Capitec Bank CFO André du Plessis "overall pleased" with half-year results

André highlights the impact of IFRS 9 on Capitec Bank's results, saying the quality of the book has improved.

Capitec Bank has announced its financial results for the six months ended August on 26 September, reporting a 20 percent increase in headline earnings year-on-year and a 28 percent return on equity (ROE). 

“Overall we are pleased with the results,” Capitec Bank CFO André du Plessis said. “When analysing the results it is important to understand the impact of IFRS 9, which was implemented in March.”

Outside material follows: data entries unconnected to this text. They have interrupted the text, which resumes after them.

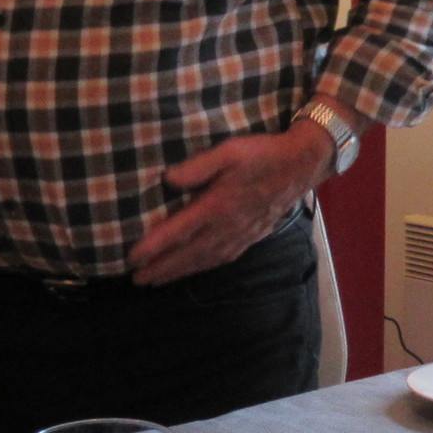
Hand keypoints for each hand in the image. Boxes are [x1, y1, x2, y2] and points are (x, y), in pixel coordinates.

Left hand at [129, 124, 336, 285]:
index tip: (132, 258)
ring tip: (157, 281)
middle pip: (188, 254)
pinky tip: (193, 269)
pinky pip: (221, 259)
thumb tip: (168, 180)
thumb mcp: (229, 151)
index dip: (154, 247)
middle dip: (161, 268)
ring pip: (204, 260)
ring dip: (179, 272)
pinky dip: (202, 268)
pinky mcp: (251, 237)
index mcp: (218, 206)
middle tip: (137, 280)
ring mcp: (240, 236)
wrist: (301, 165)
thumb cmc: (262, 154)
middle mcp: (227, 228)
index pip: (178, 232)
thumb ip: (198, 166)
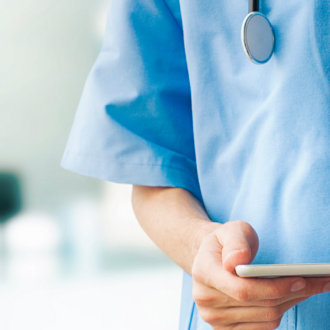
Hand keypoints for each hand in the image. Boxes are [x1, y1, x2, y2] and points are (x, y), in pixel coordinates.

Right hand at [192, 220, 329, 329]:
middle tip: (320, 281)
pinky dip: (281, 312)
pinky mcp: (225, 329)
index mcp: (203, 272)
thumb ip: (236, 242)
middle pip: (258, 305)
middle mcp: (205, 299)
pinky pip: (262, 327)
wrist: (212, 258)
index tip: (301, 279)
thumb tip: (237, 261)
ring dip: (291, 303)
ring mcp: (214, 318)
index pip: (243, 290)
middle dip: (293, 293)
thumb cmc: (225, 242)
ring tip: (309, 287)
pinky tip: (290, 297)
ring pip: (265, 318)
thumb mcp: (231, 230)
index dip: (274, 288)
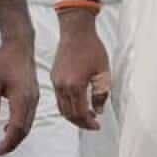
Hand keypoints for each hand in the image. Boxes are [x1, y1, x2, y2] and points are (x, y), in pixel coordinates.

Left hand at [0, 36, 37, 154]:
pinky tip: (10, 124)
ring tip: (5, 140)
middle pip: (25, 128)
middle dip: (14, 142)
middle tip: (2, 150)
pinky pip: (29, 114)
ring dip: (18, 134)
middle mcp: (31, 100)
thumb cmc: (6, 60)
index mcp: (22, 99)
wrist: (19, 44)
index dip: (8, 142)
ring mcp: (34, 96)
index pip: (16, 127)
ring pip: (28, 122)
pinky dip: (21, 124)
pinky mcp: (33, 92)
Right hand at [52, 10, 109, 130]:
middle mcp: (62, 86)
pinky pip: (59, 98)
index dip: (89, 122)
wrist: (76, 32)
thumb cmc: (91, 48)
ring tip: (87, 115)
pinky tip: (78, 103)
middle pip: (69, 114)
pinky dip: (67, 106)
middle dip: (81, 122)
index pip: (80, 113)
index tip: (97, 125)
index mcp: (75, 85)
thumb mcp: (103, 72)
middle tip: (92, 123)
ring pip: (62, 107)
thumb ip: (101, 94)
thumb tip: (99, 110)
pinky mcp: (54, 77)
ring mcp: (56, 82)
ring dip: (73, 115)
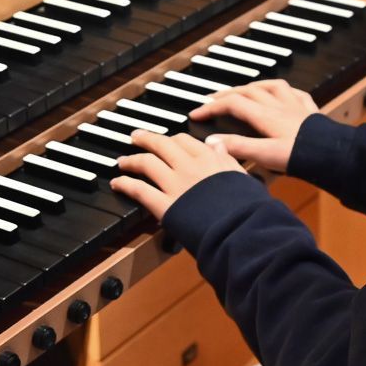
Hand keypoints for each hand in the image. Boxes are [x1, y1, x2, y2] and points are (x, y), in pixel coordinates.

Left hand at [112, 130, 245, 219]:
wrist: (241, 228)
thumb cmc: (247, 207)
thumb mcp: (242, 176)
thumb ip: (227, 160)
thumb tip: (219, 145)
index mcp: (209, 158)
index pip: (184, 140)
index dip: (172, 139)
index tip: (166, 141)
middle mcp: (189, 166)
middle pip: (161, 145)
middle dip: (146, 139)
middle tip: (136, 137)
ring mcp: (175, 185)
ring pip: (147, 163)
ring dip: (132, 159)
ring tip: (123, 160)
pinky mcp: (165, 205)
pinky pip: (140, 189)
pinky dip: (126, 183)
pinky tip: (118, 182)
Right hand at [187, 79, 317, 172]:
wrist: (335, 155)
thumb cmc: (303, 157)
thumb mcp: (265, 155)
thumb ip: (238, 147)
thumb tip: (211, 143)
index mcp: (266, 116)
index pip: (232, 104)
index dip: (211, 107)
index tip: (195, 114)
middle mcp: (280, 106)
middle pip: (248, 92)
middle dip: (227, 94)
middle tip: (213, 100)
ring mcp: (296, 107)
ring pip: (271, 86)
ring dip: (254, 86)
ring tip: (244, 90)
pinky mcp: (311, 111)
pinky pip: (296, 93)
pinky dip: (285, 90)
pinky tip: (284, 92)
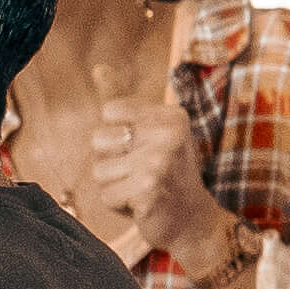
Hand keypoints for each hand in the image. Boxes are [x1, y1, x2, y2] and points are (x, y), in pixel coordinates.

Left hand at [90, 82, 223, 271]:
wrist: (192, 221)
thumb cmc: (167, 174)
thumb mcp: (152, 132)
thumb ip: (123, 104)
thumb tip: (98, 67)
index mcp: (170, 115)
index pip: (109, 112)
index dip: (115, 135)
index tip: (141, 148)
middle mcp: (168, 134)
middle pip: (98, 140)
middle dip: (110, 162)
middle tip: (140, 172)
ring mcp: (159, 162)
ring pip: (99, 172)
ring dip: (114, 186)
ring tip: (140, 189)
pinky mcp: (148, 190)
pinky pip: (106, 196)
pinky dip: (118, 206)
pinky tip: (141, 205)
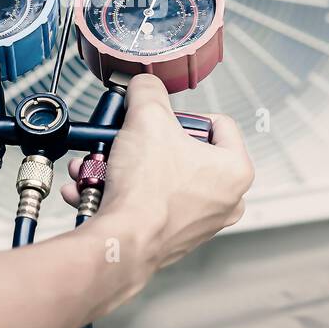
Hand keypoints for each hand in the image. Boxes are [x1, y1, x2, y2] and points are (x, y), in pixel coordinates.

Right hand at [62, 74, 252, 269]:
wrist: (122, 242)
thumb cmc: (147, 190)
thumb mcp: (147, 118)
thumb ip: (148, 91)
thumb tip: (144, 85)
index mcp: (235, 170)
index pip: (218, 123)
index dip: (184, 114)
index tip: (162, 119)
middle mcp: (224, 200)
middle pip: (182, 151)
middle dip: (144, 143)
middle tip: (127, 139)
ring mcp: (198, 222)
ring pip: (157, 178)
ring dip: (123, 167)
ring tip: (99, 164)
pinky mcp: (171, 237)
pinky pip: (144, 203)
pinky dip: (118, 193)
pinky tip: (93, 187)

André explained that the impact of IFRS 9 resulted in: 

  • Interest income and the related credit impairment charge are netted off for stage-three loans. The effect is that interest and the credit impairment charge are lower by R764 million. If taken into account the decrease in the net impairment charge would be 4 percent versus the 17 percent.
  • The gross loan book has increased by 17 percent however under IFRS 9, loans are only written off when there is no reasonable expectation of further recovery, whereas previously loans were written off when they were more than three months in arrears or had a legal status. The result is that loans remain on the book for a longer period of time (an appropriate provision is carried against these loans).

He continued, saying:

“The quality of the book has improved and this can be seen in the decrease in arrears up to three months of 11 percent. The credit loss ratio decreased to 7.2 percent compared to 10.2 percent in the six months ended August 2018.”

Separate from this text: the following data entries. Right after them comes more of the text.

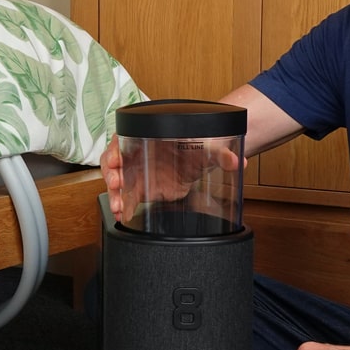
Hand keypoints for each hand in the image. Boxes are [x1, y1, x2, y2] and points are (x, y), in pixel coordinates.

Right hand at [100, 134, 245, 224]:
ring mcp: (137, 171)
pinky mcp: (141, 188)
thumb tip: (237, 161)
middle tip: (115, 184)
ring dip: (114, 193)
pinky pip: (126, 196)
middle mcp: (138, 152)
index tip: (115, 160)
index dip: (115, 149)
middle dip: (111, 174)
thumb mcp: (209, 148)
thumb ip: (221, 154)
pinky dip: (122, 205)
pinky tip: (121, 214)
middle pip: (114, 161)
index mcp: (148, 135)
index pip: (124, 139)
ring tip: (118, 205)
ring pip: (117, 180)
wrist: (201, 160)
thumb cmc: (199, 146)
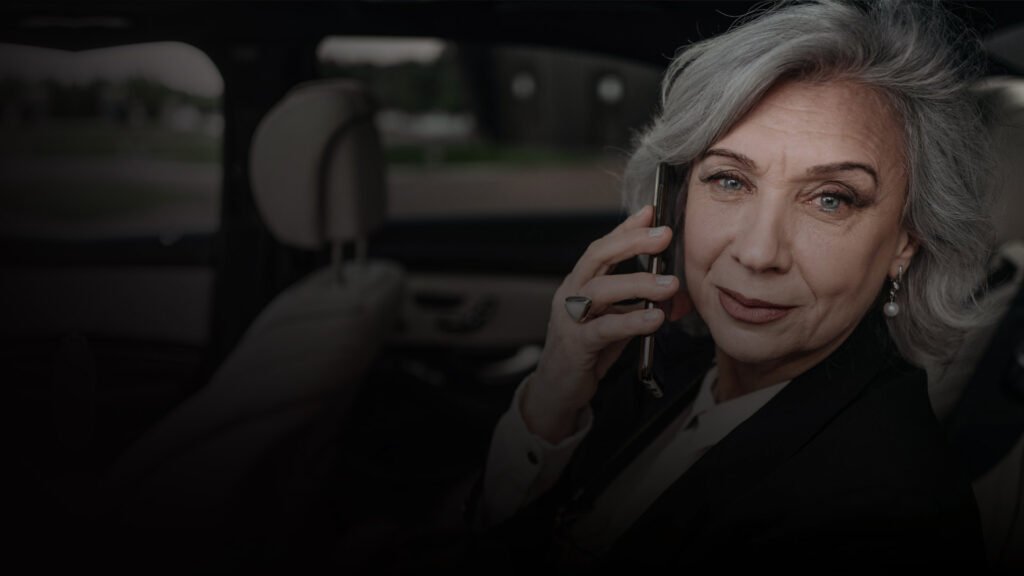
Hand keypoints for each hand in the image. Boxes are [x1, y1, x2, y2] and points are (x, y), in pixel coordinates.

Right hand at [522, 205, 691, 442]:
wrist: (558, 389)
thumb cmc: (587, 350)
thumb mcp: (616, 321)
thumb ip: (637, 304)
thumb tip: (673, 290)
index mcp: (580, 283)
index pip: (602, 247)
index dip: (625, 228)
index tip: (651, 211)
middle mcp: (571, 293)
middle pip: (598, 257)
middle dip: (632, 243)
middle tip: (665, 235)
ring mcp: (569, 318)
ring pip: (601, 290)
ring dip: (638, 284)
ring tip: (671, 285)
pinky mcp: (576, 344)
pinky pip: (604, 329)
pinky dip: (631, 322)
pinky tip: (655, 320)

According to André, further drivers include:

  • Average client growth of almost 200,000 per month over the last six months (total clients 12.6 million).
  • 6.8 million clients now making use of the bank’s digital channels (up from 4.7 at the end of August 2018).
  • Net transaction fee income increased by 12 percent despite the decrease in transaction fees. The net transaction fee and funeral income covered 91 percent of operating expenses (August 2018 90 percent).
  • Operating expenses have increased by 14 percent.
  • Implementation of IFRS 16 resulted in a depreciation charge of R199 million (included in opex) and R134 million of interest costs (included in interest expense). These costs replace operating lease charges for the period ended August 2018, of R245 million. IFRS 16 has the impact of front-loading the total lease cost. Over time, the interest cost will reduce as the lease liability reduces.
  • Capitec has sold more than 1 million funeral policies since the product launched in May 2018 (100,000 per month for the last 2 months). 67 percent of all policies sold are active and funeral insurance has contributed R107 million to the bottom line for the 6 months ended August 2019.

“Going forward, the Debt Intervention legislation does not compromise our credit portfolio as less than 5 percent of our credit book falls within the scope of the act. Currently, clients addressed in the act have the option to approach a debt counsellor or apply for debt review in which case we raise an appropriate credit impairment,” André said.